Clerc Classic XXV (2027)

Host: Model Secondary School for the Deaf (Washington D.C.)

Boys Champions: TBD

Girls Champions: TBD

Cheerleading Champions: TBD

==Fast Facts==

- Model is leading in hosting the Clerc Classic Basketball Tournament five times. Model hosted in 2000, 2001, 2007, 2018 and will host the upcoming tournament in 2027.
- When both boys' and girls' basketball teams from the same school win the championship in the same year, it is a feat. Only two schools have done this, California-Fremont did this in 2012. Maryland did it twice, in 2010 and became the first school to win both titles on its home turf in the same year, in 2016.

GIRLS
- Model and Maryland are the only girls’ basketball teams to have won the championship on home turf, Model has done it twice in 2000 and 2007. Maryland girls' basketball have done this feat in 2016.
- Maryland girls’ basketball team is the first team to win three (2001, 2002, and 2003) and four (2014, 2015, 2016, and 2017) consecutive titles. Texas became the second girls team to win three consecutive titles from 2018 to 2020.
- Maryland School for the Deaf is leading for winning the most Clerc Classic Girls’ basketball titles, winning eight times – 2001, 2002, 2003, 2010, 2014, 2015, 2016 and 2017.
- In the last twenty-three tournaments, only seven schools have won the Clerc Classic girls’ basketball titles; Maryland (8), Texas (5), Indiana (4), Model (3), California-Fremont (2), Minnesota (1), and Florida (1).

BOYS
- Model, Indiana and Maryland are the only boys teams to have won the championship on their home turf.
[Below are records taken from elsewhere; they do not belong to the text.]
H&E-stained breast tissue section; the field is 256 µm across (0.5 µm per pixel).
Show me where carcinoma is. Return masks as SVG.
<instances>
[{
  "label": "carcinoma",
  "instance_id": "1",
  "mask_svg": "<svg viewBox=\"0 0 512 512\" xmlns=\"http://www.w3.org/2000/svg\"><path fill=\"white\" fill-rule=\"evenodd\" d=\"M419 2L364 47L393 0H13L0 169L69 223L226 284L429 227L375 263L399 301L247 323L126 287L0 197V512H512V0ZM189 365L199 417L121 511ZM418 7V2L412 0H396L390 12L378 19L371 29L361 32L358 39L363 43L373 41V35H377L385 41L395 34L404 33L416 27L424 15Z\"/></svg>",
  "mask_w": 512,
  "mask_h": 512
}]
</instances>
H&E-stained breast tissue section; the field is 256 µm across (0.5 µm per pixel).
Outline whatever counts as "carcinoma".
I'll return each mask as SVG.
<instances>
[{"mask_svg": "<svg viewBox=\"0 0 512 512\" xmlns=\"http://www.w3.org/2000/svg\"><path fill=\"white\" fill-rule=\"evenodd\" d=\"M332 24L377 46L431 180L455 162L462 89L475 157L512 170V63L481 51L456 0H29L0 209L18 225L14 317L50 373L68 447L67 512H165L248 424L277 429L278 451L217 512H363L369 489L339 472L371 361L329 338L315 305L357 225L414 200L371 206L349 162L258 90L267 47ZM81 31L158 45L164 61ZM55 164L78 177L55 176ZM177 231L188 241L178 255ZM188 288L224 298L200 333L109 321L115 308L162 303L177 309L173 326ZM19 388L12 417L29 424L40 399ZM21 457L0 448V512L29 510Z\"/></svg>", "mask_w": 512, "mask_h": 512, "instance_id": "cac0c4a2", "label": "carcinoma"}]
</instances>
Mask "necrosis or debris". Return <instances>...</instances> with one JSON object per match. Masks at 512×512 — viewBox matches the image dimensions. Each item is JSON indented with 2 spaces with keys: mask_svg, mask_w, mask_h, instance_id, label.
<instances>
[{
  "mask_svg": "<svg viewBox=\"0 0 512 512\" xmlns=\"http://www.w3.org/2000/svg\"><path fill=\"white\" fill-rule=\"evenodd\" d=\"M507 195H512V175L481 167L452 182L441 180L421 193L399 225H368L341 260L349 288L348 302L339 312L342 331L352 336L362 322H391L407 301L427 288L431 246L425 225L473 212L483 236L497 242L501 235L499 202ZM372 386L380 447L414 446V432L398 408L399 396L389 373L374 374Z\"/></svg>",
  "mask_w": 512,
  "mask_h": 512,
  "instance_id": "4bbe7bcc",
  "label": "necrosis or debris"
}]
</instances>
Model became the first boys team to do so in 2000, Indiana won in 2003 and Maryland won on its home turf twice, in 2016 and 2024.
- Model boys’ basketball team was the first team to win two consecutive titles, in 2001 and 2002, then Indiana did it twice in 2003 and 2004 & 2008 and 2009. Maryland is the third team to do so, in 2010 and 2011.
- Maryland is the first boys team to win three consecutive titles from 2018 to 2020, and they did it again from 2024 to 2026.
- Maryland School for the Deaf is in leading by winning the most Clerc Classic Boys’ basketball titles, winning ten times – Maryland won in 2007, 2010, 2011, 2016, 2018, 2019, 2020, 2024, 2025 and 2026.
- In the last twenty-one tournaments, only six schools have won the Clerc Classic boys’ basketball titles; Maryland (10), Indiana (7), California-Fremont (3), Model (2), Phoenix Day (1) and California-Riverside (1).

CHEERLEADING
- Model Secondary School for the Deaf has the most Clerc Classic cheerleading titles, with eleven (2001, 2008, 2011, 2016, 2017, 2018, 2019, 2020, 2023, 2024 and 2025).
- Model cheerleading is the first team to win three (2016, 2017, 2018) and four (2016-2019) and five consecutive titles (2016-2020). They won the 2018 title on their home turf.
- In the last twenty-one tournaments, only five schools have won the Clerc Classic cheerleading titles; Model (11), Indiana (6), Maryland (3) California-Riverside (3), and California-Fremont (1).